═════ SOURCE
# Going deep into Human Activity Recognition

**Elia Bonetto, Filippo Rigotto.**

Department of Information Engineering, University of Padova, Italy.

Human Data Analytics, a.y. 2018/2019

## Part 3 - SVM

In [0]:
import os

In [0]:
from pprint import pprint
import json
from datetime import datetime
import pytz

import math
import h5py
import numpy as np
import scipy as sp
import scipy.io

import pandas as pd
pd.set_option('display.precision',3)
pd.set_option('display.float_format', '{:0.3f}'.format)

from sklearn.metrics import classification_report, confusion_matrix

import matplotlib as mpl
import matplotlib.pyplot as plt
import seaborn as sns
%matplotlib inline
mpl.rcParams['figure.figsize'] = (10,6)
══════════
- _GOAL OF THE EXERCISE_
Can you carry on the human activity recognition notebook from the point where it ends? The lines after this point are separate material, unrelated to the human activity recognition notebook.
═════ SUPPLIED ENTRIES
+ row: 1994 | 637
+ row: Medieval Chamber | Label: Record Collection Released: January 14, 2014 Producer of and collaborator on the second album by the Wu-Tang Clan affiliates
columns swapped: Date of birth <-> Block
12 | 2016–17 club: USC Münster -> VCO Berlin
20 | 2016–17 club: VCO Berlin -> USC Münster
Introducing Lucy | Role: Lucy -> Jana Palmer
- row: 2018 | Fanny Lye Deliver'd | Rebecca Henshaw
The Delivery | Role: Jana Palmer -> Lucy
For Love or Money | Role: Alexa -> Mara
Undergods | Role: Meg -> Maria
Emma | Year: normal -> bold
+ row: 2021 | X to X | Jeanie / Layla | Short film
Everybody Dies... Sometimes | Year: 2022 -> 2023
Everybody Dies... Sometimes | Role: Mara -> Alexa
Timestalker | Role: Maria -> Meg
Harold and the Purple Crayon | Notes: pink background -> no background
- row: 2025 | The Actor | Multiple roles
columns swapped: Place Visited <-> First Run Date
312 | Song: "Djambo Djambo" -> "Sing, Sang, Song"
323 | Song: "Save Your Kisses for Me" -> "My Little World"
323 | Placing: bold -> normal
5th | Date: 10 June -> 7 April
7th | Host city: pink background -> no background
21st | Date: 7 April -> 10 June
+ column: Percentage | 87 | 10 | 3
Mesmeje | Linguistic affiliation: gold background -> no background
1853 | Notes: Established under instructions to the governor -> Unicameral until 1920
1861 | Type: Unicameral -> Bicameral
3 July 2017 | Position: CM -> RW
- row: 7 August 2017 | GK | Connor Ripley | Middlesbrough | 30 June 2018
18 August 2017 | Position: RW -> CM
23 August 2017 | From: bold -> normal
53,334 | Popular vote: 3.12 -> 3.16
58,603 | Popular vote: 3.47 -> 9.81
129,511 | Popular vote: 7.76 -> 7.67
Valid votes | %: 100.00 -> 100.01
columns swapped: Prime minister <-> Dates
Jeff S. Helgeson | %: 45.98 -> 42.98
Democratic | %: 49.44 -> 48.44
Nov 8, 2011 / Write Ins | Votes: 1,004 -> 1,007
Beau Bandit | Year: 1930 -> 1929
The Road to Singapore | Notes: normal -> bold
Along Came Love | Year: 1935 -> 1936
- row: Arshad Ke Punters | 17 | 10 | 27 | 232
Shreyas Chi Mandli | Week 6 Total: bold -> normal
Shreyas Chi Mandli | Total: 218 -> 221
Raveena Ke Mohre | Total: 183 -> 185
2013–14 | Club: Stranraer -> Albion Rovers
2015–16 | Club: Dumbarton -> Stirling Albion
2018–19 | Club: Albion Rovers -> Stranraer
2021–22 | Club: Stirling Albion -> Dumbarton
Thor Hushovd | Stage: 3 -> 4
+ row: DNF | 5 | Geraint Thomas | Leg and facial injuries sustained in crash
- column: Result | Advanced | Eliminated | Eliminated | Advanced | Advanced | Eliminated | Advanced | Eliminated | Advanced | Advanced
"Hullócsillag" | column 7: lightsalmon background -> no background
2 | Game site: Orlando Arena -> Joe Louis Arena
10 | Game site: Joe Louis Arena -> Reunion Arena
══════════
- _FINAL RESULT_
mpl.rcParams['axes.grid'] = True

import tensorflow as tf
from tensorflow.keras.layers import Input, Dense, Activation, BatchNormalization, Flatten, Dropout
from tensorflow.keras.layers import Conv1D, MaxPooling1D, LSTM, GRU
from tensorflow.keras.layers import TimeDistributed, RepeatVector, UpSampling1D, UpSampling2D
from tensorflow.keras.regularizers import l2
from tensorflow.keras.models import Model, Sequential
from tensorflow.keras.callbacks import ModelCheckpoint, LearningRateScheduler, EarlyStopping, ReduceLROnPlateau
from tensorflow.keras.utils import to_categorical, plot_model

#import logging
#logging.getLogger('tensorflow').disabled = True

from tensorflow.keras import backend as K
K.set_image_data_format('channels_last')

## Data loading

Start from previously preprocessed data, altrady splitted in train and test parts.

In [0]:
map_decode = {
    0: 'running',
    1: 'walking',
    2: 'jumping',
    3: 'standing',
    4: 'sitting',
    5: 'lying',
    6: 'falling'
}
num_classes = len(map_decode)

In [0]:
def eval(model, x_test, y_test, y_test_orig, model_suffix, out_folder='./output', num_classes=7):
    print(f"\nEvaluation of {model_suffix}")
    metrics = {}
    
    # get predictions
    preds = model.predict(x_test)
    y_pred = preds #np.argmax(preds)

    classes_num = list(map(str,range(num_classes))) # classes list as str integers
    classes = list(map_decode.values())
    metrics['classes'] = classes

    # build per-class metrics and confusion matrix
    cr = classification_report(y_test_orig, y_pred, output_dict=True)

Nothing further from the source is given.